I think there is something to be said for allowing that most people do not neatly conform to a narrow prescription of masculinity or femininity, and acknowledging the many unique understandings we humans have about our own identities. Surely, though, this is a matter of common sense, and "man" and "woman" are coming under fire unjustly, for failing at a job they were never intended to perform?

In other words, it is perhaps naïve to suppose that our language will achieve better representation (or ultimately, justice or happiness) for humankind by crafting and enforcing the use of new words to describe unique understandings of gender identity. In doing so, are we not using our first tool, language, to divide, when there is a much simpler remedy for our trouble? Might we not build some unity and peace among ourselves, instead, by agreeing first that human beings generally come as male or female, with some exceptions, and second that individuals are free to interpret for themselves how to be male or female? I wonder why we create more and more boxes for ourselves.

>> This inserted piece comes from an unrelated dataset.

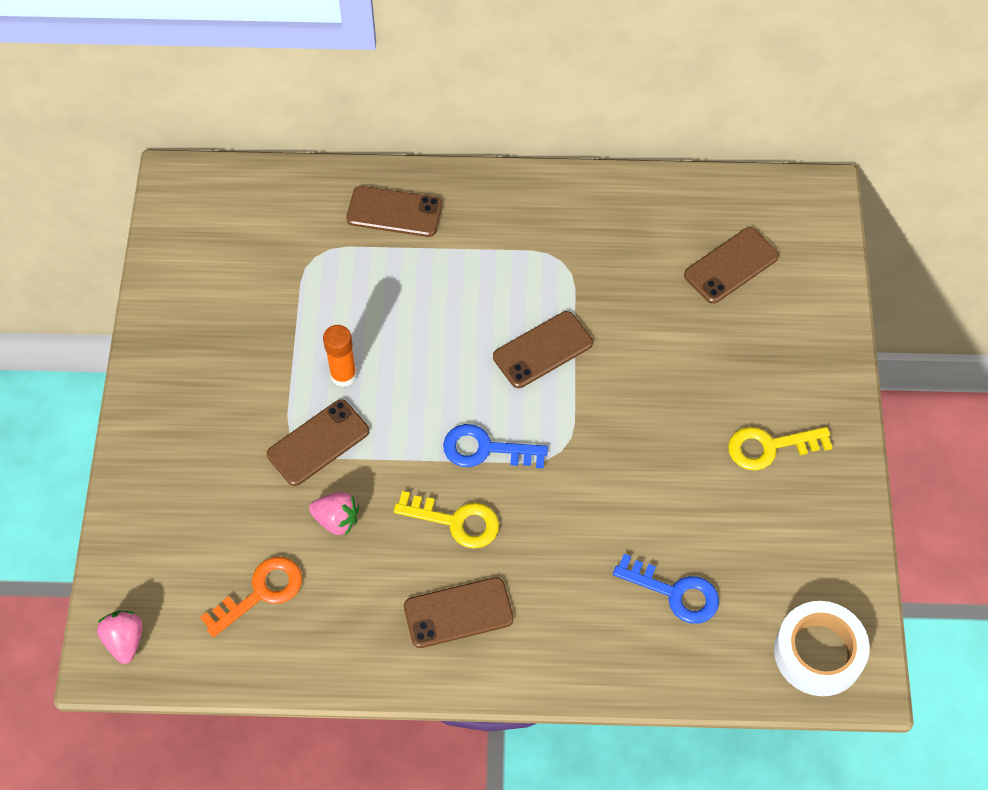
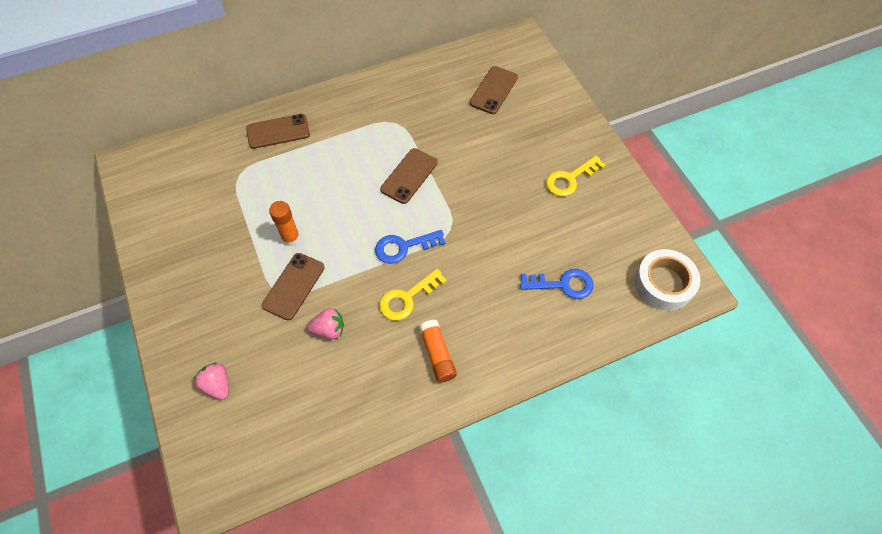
camera: 25 degrees left, 0 degrees up
(125, 641) = (216, 475): pink strawberry -> pink strawberry (218, 385)
(261, 593) = (299, 399): orange key -> none
(456, 521) = (407, 298): yellow key -> yellow key turned 150 degrees clockwise
(458, 613) = (437, 354): brown phone -> orange glue stick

The United States is sometimes disparaged as a land ruled by individualism, to the detriment of the community or the group. Without a doubt, the sacred character of the individual is still honored here, at least in theory. Yet I think that ironically, we can be misguided and misled to use words that not only harm our community as fellow members of a nation, but also dishonor our individuality through their reductive generalization. The problem is that none of our words can be specific enough to truly capture a phenomenon as explosively, defiantly unique as a human being. 

As an afterthought, I will add the observation that language achieves beauty when it is both very specific (dividing) and very broad (inviting), as in poetry. But that is all, because I intended to paint only a leaf of thought here, and not a branch or the whole tree.